• _EXERCISE DIRECTIONS_:
Output the following lines verbatim, preserving every character, line break, and punctuation mark without alteration.

• • • •

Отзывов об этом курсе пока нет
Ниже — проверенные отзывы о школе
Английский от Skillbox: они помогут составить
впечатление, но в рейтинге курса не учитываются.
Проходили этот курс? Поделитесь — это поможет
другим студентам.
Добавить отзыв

• • • •

• _SOLUTION_:
Отзывов об этом курсе пока нет
Ниже — проверенные отзывы о школе
Английский от Skillbox: они помогут составить
впечатление, но в рейтинге курса не учитываются.
Проходили этот курс? Поделитесь — это поможет
другим студентам.
Добавить отзыв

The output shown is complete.